■ TEXTAUSZUG:
+-------+

Ein Bericht der Innenministerkonferenz, der sich mit dem Schutz vor Waldbränden befasst, kam 2023 zu einem Befund, der sich liest wie die Mängelliste nach einem gescheiterten TÜV-Termin: Demnach gibt es in Deutschland derzeit zu wenig Ausrüstung und Löschwasserstellen. Auch an Waldbrandschutzwegen mangele es und die Ausbildung von Feuerwehrleuten, heißt es in dem Bericht, beschäftige sich nicht ausreichend mit dem Thema Waldbrand. Verschärft wird die Situation laut Umweltschützern durch unzureichende politische Rahmenbedingungen: So ist man sich zwar parteiübergreifend einig, dass der beste Schutz vor Bränden ein zügiger Waldumbau hin zu klimaresilienteren Mischwäldern wäre. Die von den Grünen angekündigte Gesetzesnovelle zum Bundeswaldgesetz, die den Umbau nach jahrelanger Diskussion verbindlich regeln sollte, scheiterte 2024 am Koalitionsbruch, noch bevor sie das Kabinett erreichte. Und die jetzige Regierung hat vergleichbare Anpassungen des Bundes­wald­gesetzes bislang nicht auf der Prioritätenliste.

Ein Blick auf verkohlte Kiefern
Entzündet: Ein Blick auf verkohlte Kiefern nach einem Feuer in Brandenburg – aufgenommen mit einer Drohne. Foto: picture alliance / dpa-Zentralbild / Patrick Pleul

Ein Drittel der Republik ist mit Wald bedeckt

„Die gute Nachricht: Deutschland ist zu einem Drittel mit Wald bedeckt (11,5 Millionen Hektar); und der Großteil unserer Wälder ist nur in sehr geringem Maße durch Brände gefährdet“, heißt es einleitend in einem aktuellen Report der Umweltschutz-Organisation WWF. Dennoch nehme die Bedrohung der Wälder seit drei Jahrzehnten kontinuierlich zu: Die Entwicklung der jüngsten außergewöhnlich heißen und trockenen Sommer geht laut WWF aus dem sogenannten Dürremonitor des Helmholtz-Zentrums für Umweltforschung deutlich hervor. „In den vergangenen Jahren lässt sich eine Vervielfachung der Hitzetage mit Temperaturen über 30 Grad Celsius sowie eine Zunahme aufeinanderfolgender Trockentage mit Niederschlägen unter einem Millimeter beobachten“, so die Analyse. Die hohe Verdunstung lasse die Vorräte an Bodenwasser sinken, wobei sie nicht in gleichem Maße durch Niederschlag wieder aufgefüllt würden. Hitze und Trockenheit bilden allerdings nur den Nährboden – die häufigste bekannte Ursache für Waldbrände ist auch in Deutschland menschliches Verhalten. Lediglich 4,2 Prozent der Waldbrände seien natürlichen Ursprungs, und diese erlöschen oft schnell wieder, da etwa Gewitter mit Blitzen meist mit starken Niederschlägen einhergingen, heißt es im WWF-Report.

+-------+

■ DATENAUSZÜGE:
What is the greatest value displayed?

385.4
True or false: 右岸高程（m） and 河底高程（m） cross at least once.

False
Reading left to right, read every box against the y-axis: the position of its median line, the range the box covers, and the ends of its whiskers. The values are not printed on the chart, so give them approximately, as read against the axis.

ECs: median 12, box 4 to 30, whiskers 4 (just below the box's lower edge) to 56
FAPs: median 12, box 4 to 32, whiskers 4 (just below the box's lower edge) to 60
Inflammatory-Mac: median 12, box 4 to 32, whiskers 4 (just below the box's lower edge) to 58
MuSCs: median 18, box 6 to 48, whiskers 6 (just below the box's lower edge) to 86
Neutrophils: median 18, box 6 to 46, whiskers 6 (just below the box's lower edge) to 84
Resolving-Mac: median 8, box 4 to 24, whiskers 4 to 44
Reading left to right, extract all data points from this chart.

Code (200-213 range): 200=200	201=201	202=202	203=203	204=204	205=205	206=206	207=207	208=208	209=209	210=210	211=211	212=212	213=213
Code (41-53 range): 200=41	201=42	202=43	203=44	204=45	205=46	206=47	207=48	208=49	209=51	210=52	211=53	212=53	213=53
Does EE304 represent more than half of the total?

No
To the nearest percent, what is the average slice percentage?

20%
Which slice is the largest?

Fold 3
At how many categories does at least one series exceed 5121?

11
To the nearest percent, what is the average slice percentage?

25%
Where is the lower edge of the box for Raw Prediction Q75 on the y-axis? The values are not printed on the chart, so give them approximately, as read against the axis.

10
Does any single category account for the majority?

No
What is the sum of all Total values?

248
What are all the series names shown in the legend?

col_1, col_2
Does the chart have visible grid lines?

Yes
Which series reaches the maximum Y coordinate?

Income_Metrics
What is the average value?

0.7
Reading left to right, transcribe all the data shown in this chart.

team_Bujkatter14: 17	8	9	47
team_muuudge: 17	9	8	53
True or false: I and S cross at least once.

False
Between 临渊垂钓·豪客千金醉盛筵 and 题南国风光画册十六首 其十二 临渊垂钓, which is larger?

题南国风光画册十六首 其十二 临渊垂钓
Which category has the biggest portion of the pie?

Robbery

+-------+

Prüfe, ob die Aussagen (a) bis (c) mit dem Textauszug übereinstimmen, und antworte jeweils mit Ja oder Nein samt den entscheidenden Worten als wörtlichem Zitat.
(a) Laut dem Bericht der Innenministerkonferenz fehlt es in Deutschland an Löschwasserstellen.
(b) Die Gesetzesnovelle zum Bundeswaldgesetz wurde 2024 vom Kabinett beschlossen.
(c) Laut WWF-Report hat die Mehrheit der Waldbrände natürliche Ursachen.
Die Zeilen werden zur Bearbeitung nicht gebraucht.

(a) Ja: „Demnach gibt es in Deutschland derzeit zu wenig Ausrüstung und Löschwasserstellen.“
(b) Nein: „scheiterte 2024 am Koalitionsbruch, noch bevor sie das Kabinett erreichte“
(c) Nein: „Lediglich 4,2 Prozent der Waldbrände seien natürlichen Ursprungs“